- [SUPPLIED RECORDS]
○ ○ ○
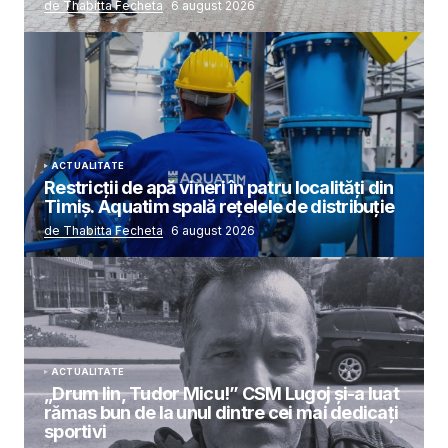
de Thabitta Fecheta
6 august 2026
ACTUALITATE
Restricții de apă vineri în patru localități din
Timiș. Aquatim spală rețelele de distribuție
de Thabitta Fecheta
6 august 2026
ACTUALITATE
„Drum lin, Tudor Micu!” CSM Lugoj și-a luat
rămas bun de la unul dintre cei mai dedicați
sportivi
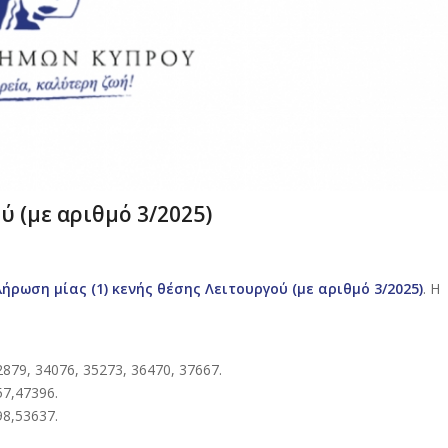
 (με αριθμό 3/2025)
ρωση μίας (1) κενής θέσης Λειτουργού (με αριθμό 3/2025)
. Η
2879, 34076, 35273, 36470, 37667.
57,47396.
98,53637.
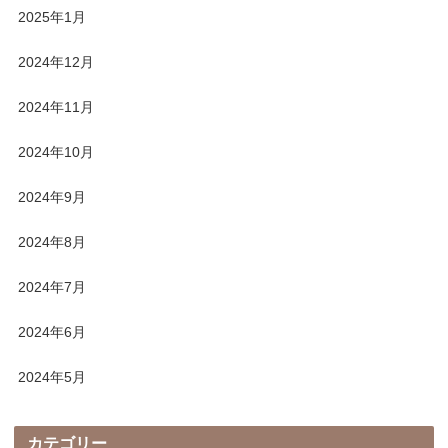
2025年1月
2024年12月
2024年11月
2024年10月
2024年9月
2024年8月
2024年7月
2024年6月
2024年5月
カテゴリー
○ ○ ○
- [WHAT IS REQUIRED] Go through the entries and return each line where the word "αριθμό" occurs.

- [THE COMPLETED TASK]
 (με αριθμό 3/2025)
ρωση μίας (1) κενής θέσης Λειτουργού (με αριθμό 3/2025)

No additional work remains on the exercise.